- Но даже если соберем немедленно, - Островой угрюмо покачал головой. Пока утрясут, отредактируют, - тут работы даже не на часы. Может, на сутки.
- А ничего, не соскучимся, - успокоил его Коломнин. - Вы в преф играете?
- В преферанс? Играл студентом.
- Во! Стало быть, будет, чем ночь занять. Люблю я, знаете ли, ловленного мизера половить. Ну, что застыли, добры молодцы? Работаем, работаем!
Островой и Янко изумленно переглянулись, - в человеке, только что добившемся своей, казавшейся недостижимой цели, явственно проступало необъяснимое раздражение. Островой еще раз внимательно присмотрелся, пытаясь отгадать причину непонятной ему личной озлобленности. Но напрасно Василий Островой судорожно перебирал в памяти "кинутых" им людей. Озлобленность Коломнина была обращена против другого - против самого себя.

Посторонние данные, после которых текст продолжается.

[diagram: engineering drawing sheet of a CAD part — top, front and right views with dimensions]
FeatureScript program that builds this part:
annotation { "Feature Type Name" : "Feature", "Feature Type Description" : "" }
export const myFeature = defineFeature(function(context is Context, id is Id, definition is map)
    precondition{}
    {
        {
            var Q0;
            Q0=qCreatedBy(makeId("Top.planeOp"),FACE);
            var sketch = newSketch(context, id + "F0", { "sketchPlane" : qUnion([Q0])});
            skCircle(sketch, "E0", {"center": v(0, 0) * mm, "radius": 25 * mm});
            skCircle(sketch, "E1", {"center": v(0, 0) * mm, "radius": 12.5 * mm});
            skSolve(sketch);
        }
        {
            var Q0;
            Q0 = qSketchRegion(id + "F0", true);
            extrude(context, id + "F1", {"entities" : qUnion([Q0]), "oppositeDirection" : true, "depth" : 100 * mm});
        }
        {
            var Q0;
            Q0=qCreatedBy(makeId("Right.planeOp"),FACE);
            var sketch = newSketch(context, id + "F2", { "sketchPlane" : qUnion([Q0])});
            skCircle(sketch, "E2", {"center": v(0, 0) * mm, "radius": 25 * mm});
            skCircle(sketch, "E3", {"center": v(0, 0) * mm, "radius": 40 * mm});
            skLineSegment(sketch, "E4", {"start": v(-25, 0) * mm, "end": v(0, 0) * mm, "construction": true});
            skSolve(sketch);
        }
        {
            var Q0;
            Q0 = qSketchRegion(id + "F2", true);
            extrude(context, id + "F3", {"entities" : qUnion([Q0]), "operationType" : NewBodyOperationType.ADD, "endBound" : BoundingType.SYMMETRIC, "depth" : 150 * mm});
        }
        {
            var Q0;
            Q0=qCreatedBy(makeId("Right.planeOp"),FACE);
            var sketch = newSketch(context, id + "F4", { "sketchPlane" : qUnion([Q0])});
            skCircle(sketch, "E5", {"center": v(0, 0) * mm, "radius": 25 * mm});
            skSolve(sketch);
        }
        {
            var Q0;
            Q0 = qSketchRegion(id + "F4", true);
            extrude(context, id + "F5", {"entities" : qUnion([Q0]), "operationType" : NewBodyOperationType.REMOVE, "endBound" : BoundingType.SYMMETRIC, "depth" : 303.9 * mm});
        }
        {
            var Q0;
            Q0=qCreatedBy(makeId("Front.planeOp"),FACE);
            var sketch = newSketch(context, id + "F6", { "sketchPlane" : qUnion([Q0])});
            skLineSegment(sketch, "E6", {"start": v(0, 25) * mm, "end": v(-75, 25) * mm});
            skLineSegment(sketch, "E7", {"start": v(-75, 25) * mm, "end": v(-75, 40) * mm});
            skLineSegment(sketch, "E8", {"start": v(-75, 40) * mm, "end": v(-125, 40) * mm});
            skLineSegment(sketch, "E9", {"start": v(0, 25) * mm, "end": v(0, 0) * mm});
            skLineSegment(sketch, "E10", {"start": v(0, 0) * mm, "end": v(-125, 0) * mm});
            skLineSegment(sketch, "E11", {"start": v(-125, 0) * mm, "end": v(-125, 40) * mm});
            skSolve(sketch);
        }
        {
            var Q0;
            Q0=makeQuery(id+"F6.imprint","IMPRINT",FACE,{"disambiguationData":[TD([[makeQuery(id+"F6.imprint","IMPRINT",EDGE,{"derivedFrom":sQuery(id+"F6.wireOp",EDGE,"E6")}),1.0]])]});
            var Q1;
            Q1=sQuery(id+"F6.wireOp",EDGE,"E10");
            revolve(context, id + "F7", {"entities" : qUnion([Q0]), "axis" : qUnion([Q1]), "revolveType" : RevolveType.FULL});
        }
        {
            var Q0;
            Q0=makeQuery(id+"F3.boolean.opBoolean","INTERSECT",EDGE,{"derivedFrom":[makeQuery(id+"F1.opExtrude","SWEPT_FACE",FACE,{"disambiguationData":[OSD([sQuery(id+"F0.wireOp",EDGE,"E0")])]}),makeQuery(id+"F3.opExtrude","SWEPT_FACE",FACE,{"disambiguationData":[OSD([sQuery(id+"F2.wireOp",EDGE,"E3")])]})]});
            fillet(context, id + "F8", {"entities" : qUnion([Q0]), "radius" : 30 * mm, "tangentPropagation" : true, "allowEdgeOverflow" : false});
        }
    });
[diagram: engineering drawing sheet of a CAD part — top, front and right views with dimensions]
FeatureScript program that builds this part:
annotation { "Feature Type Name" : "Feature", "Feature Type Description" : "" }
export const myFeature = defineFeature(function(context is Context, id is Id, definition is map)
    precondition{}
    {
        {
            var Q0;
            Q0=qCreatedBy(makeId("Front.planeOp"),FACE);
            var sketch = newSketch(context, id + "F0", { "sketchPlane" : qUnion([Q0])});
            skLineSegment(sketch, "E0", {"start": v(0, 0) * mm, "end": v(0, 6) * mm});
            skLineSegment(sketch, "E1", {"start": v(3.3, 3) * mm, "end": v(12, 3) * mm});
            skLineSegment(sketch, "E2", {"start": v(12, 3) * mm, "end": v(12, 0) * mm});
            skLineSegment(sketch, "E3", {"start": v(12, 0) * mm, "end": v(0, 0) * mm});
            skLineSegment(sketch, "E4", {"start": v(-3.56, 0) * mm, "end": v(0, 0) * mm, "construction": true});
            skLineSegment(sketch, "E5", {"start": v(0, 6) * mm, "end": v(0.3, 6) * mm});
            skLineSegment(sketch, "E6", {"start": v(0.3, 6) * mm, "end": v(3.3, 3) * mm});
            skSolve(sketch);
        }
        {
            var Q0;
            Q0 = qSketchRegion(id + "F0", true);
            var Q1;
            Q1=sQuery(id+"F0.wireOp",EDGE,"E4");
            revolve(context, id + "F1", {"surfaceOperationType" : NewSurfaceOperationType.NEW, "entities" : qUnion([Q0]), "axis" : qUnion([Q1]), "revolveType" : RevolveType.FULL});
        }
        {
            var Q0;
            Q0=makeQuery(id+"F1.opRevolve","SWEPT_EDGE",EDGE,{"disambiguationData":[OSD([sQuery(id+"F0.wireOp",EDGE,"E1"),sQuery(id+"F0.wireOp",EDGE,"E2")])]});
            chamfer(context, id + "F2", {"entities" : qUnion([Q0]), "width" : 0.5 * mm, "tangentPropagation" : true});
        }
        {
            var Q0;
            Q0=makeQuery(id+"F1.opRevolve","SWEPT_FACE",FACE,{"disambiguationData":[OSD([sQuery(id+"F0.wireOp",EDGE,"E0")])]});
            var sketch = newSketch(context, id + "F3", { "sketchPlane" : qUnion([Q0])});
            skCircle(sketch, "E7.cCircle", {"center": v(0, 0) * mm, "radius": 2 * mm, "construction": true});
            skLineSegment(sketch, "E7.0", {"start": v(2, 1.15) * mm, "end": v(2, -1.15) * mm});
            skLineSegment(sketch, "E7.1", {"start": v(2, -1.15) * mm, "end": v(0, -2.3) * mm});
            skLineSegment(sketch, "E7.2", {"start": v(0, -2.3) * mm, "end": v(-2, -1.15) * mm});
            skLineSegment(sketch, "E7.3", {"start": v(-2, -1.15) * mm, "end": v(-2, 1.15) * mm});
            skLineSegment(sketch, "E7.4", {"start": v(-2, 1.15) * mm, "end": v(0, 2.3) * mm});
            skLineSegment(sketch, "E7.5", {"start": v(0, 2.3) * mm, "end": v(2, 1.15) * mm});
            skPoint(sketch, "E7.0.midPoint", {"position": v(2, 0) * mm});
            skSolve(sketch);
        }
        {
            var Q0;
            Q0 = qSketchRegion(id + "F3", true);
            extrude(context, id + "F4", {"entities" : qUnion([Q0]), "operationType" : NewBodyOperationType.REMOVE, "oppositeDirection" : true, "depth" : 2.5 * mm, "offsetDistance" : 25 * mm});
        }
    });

Озлобленность, в которой перемешались гадливость и отвращение. Потому что в эту минуту разошлись интересы банка и государства: исполнив волю Дашевского, он предал Волевого. Следователя и бывшего коллегу, который два года неустанно, отказываясь от отпуска, жертвуя выходными, преследовал преступника, охваченный единственным желанием: посадить его на скамью подсудимых и тем доказать, что в России пришло время возмездия ворам. Этой же страстью был прежде охвачен и сам Коломнин. И вот теперь он возвращает преступнику улики и - избавляет от тюрьмы. Он предал не только Волевого, но и свое прошлое. Себя в себе. Что-то надорвалось внутри Коломнина.
Еще в Женевском аэропорту Коломнину дозвонились из секретариата Дашевского и предупредили, чтобы по прилете в Шереметьево он прошел в vip-зал и там дождался Льва Борисовича. Президент вместе с Ознобихиным улетает на банковский симпозиум в Лондон, но перед отъездом хочет обязательно переговорить.
И теперь утомленный Коломнин попивал шереметьевскую минералку перед огромным телевизором, прикидывая рейс, на котором сегодня же успеет вылететь в Томильск.
- Гигант! Просто гигант! - послышалось от двери. Коломнин едва успел подняться, как его обхватил и принялся охлопывать стремительно, по своему обыкновению, вошедший Дашевский. Сзади груженный дорожным портфелем поспевал один из помощников. - Всех поразил! Это, я тебе скажу, - vip-результат. Хоть, знаю, прошел по краю. Не боялся, что все вообще обломится? Или... на принцип пошел?
Проницательный Дашевский испытующе вгляделся, определил что-то, отчего зрачки несколько потемнели.
- Ну, и черт с тобой! Победителя не судят. Немедленно дам команду, пусть готовят на тебя премию... в пятнадцать тысяч долларов. Заслужил!
- Не надо мне премии, - Коломнин с трудом сдержал усмешку: Андрюша Янко, предсказывая ему "жалких" пятьдесят тысяч с барского плеча, явно погорячился.
- Что значит "не надо"? Намекаешь, что мало?!
Впрочем он и сам прекрасно понимал, что мало. Слишком мало, чтоб по банку не пошли новые пересуды о его скупости.
- Ладно! Черт с тобой, вымогатель. Пользуйся моей добротой. Получишь... сорок тысяч. Этого, надеюсь, тебе довольно или прикажешь весь банк к ногам положить?
Этого бы хватило. Во всяком случае, чтобы купить небольшую квартирку: после ухода из дома Коломнин до сих пор не имел жилья в Москве.
- Вообще не надо за это никаких денег. Вы попросили - я сделал.
- Брезгуешь, стало быть? - чутко догадался Дашевский. И недобро прищурился. Отказ от премии оскорбил его куда сильнее попытки поторговаться. Что ж, вольному воля. Куда теперь?
- Прямо сейчас возвращаюсь в Томильск. За мной ведь "Нафта".
- Да, да. Конечно. Назад особенно не торопись.
- А как же аттестация?
- Это даже в голову не принимай. Защитишься по возвращении. Да и то формальность. Ты у нас теперь герой. Ну! - он вымучил дружескую улыбку и, давая понять, что аудиенция закончена, негодующе развернулся к топчущемуся помощнику. - Где наконец Ознобихин? На посадку пора.
- Вот-вот будет, - тот поспешно оторвал от уха мобильник. - Въехал в зону Шереметьево.
- Я пошел в самолет. Пусть догоняет. Бардак! Президент их ждать должен, и, забыв на прощание кивнуть Коломнину, шагнул к вышколенно улыбающейся у стойки регистраторше.